Task instructions. Reproduce each of the records below word for word, keeping every line as it appears.

⟨

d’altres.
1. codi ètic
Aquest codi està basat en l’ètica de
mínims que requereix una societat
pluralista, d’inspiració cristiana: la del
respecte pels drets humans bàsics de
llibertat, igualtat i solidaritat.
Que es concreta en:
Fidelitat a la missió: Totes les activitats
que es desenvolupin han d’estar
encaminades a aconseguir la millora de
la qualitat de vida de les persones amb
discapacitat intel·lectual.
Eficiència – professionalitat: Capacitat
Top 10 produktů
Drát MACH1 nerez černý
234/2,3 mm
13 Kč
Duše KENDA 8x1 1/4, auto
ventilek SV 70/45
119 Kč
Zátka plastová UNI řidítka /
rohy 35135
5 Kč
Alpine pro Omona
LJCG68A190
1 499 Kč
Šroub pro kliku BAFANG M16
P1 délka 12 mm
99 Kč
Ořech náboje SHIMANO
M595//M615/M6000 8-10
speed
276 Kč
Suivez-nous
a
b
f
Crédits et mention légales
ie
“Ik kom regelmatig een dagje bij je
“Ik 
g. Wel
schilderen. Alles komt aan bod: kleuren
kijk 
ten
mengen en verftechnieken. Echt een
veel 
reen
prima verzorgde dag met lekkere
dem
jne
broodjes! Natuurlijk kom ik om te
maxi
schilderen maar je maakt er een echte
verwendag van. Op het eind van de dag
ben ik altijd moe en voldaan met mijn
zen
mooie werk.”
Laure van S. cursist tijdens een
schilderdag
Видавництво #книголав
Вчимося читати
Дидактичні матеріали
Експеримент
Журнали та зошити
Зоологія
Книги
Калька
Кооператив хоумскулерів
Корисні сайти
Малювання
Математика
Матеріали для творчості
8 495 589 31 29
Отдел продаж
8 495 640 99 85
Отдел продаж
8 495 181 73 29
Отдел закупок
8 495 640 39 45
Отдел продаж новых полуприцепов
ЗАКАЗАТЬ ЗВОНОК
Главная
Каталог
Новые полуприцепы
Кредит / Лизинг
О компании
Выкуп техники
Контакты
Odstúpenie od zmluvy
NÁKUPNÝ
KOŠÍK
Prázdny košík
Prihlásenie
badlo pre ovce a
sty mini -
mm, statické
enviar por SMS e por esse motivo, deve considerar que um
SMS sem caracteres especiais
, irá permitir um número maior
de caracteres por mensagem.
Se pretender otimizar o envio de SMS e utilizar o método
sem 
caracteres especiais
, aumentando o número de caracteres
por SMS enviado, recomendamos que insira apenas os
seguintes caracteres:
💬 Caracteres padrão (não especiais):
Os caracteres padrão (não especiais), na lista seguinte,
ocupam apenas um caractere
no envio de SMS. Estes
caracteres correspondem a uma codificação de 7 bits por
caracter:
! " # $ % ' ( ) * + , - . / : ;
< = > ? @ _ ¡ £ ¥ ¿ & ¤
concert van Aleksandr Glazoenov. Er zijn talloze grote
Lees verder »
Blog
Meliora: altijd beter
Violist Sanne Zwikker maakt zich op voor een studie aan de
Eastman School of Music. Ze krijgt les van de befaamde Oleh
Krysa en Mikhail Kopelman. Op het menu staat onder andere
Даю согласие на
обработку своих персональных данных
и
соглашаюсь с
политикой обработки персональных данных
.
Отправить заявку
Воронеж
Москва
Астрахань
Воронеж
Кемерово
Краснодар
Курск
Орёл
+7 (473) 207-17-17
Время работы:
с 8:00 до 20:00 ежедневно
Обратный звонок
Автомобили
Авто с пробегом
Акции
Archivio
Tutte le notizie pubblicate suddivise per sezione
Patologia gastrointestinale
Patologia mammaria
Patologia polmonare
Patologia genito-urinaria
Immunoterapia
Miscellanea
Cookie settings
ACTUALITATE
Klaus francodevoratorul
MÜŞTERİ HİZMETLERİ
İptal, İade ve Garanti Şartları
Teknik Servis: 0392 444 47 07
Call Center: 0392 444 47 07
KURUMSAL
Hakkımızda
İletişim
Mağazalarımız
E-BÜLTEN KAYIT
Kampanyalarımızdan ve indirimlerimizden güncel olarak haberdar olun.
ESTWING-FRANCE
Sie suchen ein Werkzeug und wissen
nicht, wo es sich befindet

⟩

Problem solution.
d’altres.
1. codi ètic
Aquest codi està basat en l’ètica de
mínims que requereix una societat
pluralista, d’inspiració cristiana: la del
respecte pels drets humans bàsics de
llibertat, igualtat i solidaritat.
Que es concreta en:
Fidelitat a la missió: Totes les activitats
que es desenvolupin han d’estar
encaminades a aconseguir la millora de
la qualitat de vida de les persones amb
discapacitat intel·lectual.
Eficiència – professionalitat: Capacitat
Top 10 produktů
Drát MACH1 nerez černý
234/2,3 mm
13 Kč
Duše KENDA 8x1 1/4, auto
ventilek SV 70/45
119 Kč
Zátka plastová UNI řidítka /
rohy 35135
5 Kč
Alpine pro Omona
LJCG68A190
1 499 Kč
Šroub pro kliku BAFANG M16
P1 délka 12 mm
99 Kč
Ořech náboje SHIMANO
M595//M615/M6000 8-10
speed
276 Kč
Suivez-nous
a
b
f
Crédits et mention légales
ie
“Ik kom regelmatig een dagje bij je
“Ik 
g. Wel
schilderen. Alles komt aan bod: kleuren
kijk 
ten
mengen en verftechnieken. Echt een
veel 
reen
prima verzorgde dag met lekkere
dem
jne
broodjes! Natuurlijk kom ik om te
maxi
schilderen maar je maakt er een echte
verwendag van. Op het eind van de dag
ben ik altijd moe en voldaan met mijn
zen
mooie werk.”
Laure van S. cursist tijdens een
schilderdag
Видавництво #книголав
Вчимося читати
Дидактичні матеріали
Експеримент
Журнали та зошити
Зоологія
Книги
Калька
Кооператив хоумскулерів
Корисні сайти
Малювання
Математика
Матеріали для творчості
8 495 589 31 29
Отдел продаж
8 495 640 99 85
Отдел продаж
8 495 181 73 29
Отдел закупок
8 495 640 39 45
Отдел продаж новых полуприцепов
ЗАКАЗАТЬ ЗВОНОК
Главная
Каталог
Новые полуприцепы
Кредит / Лизинг
О компании
Выкуп техники
Контакты
Odstúpenie od zmluvy
NÁKUPNÝ
KOŠÍK
Prázdny košík
Prihlásenie
badlo pre ovce a
sty mini -
mm, statické
enviar por SMS e por esse motivo, deve considerar que um
SMS sem caracteres especiais
, irá permitir um número maior
de caracteres por mensagem.
Se pretender otimizar o envio de SMS e utilizar o método
sem 
caracteres especiais
, aumentando o número de caracteres
por SMS enviado, recomendamos que insira apenas os
seguintes caracteres:
💬 Caracteres padrão (não especiais):
Os caracteres padrão (não especiais), na lista seguinte,
ocupam apenas um caractere
no envio de SMS. Estes
caracteres correspondem a uma codificação de 7 bits por
caracter:
! " # $ % ' ( ) * + , - . / : ;
< = > ? @ _ ¡ £ ¥ ¿ & ¤
concert van Aleksandr Glazoenov. Er zijn talloze grote
Lees verder »
Blog
Meliora: altijd beter
Violist Sanne Zwikker maakt zich op voor een studie aan de
Eastman School of Music. Ze krijgt les van de befaamde Oleh
Krysa en Mikhail Kopelman. Op het menu staat onder andere
Даю согласие на
обработку своих персональных данных
и
соглашаюсь с
политикой обработки персональных данных
.
Отправить заявку
Воронеж
Москва
Астрахань
Воронеж
Кемерово
Краснодар
Курск
Орёл
+7 (473) 207-17-17
Время работы:
с 8:00 до 20:00 ежедневно
Обратный звонок
Автомобили
Авто с пробегом
Акции
Archivio
Tutte le notizie pubblicate suddivise per sezione
Patologia gastrointestinale
Patologia mammaria
Patologia polmonare
Patologia genito-urinaria
Immunoterapia
Miscellanea
Cookie settings
ACTUALITATE
Klaus francodevoratorul
MÜŞTERİ HİZMETLERİ
İptal, İade ve Garanti Şartları
Teknik Servis: 0392 444 47 07
Call Center: 0392 444 47 07
KURUMSAL
Hakkımızda
İletişim
Mağazalarımız
E-BÜLTEN KAYIT
Kampanyalarımızdan ve indirimlerimizden güncel olarak haberdar olun.
ESTWING-FRANCE
Sie suchen ein Werkzeug und wissen
nicht, wo es sich befindet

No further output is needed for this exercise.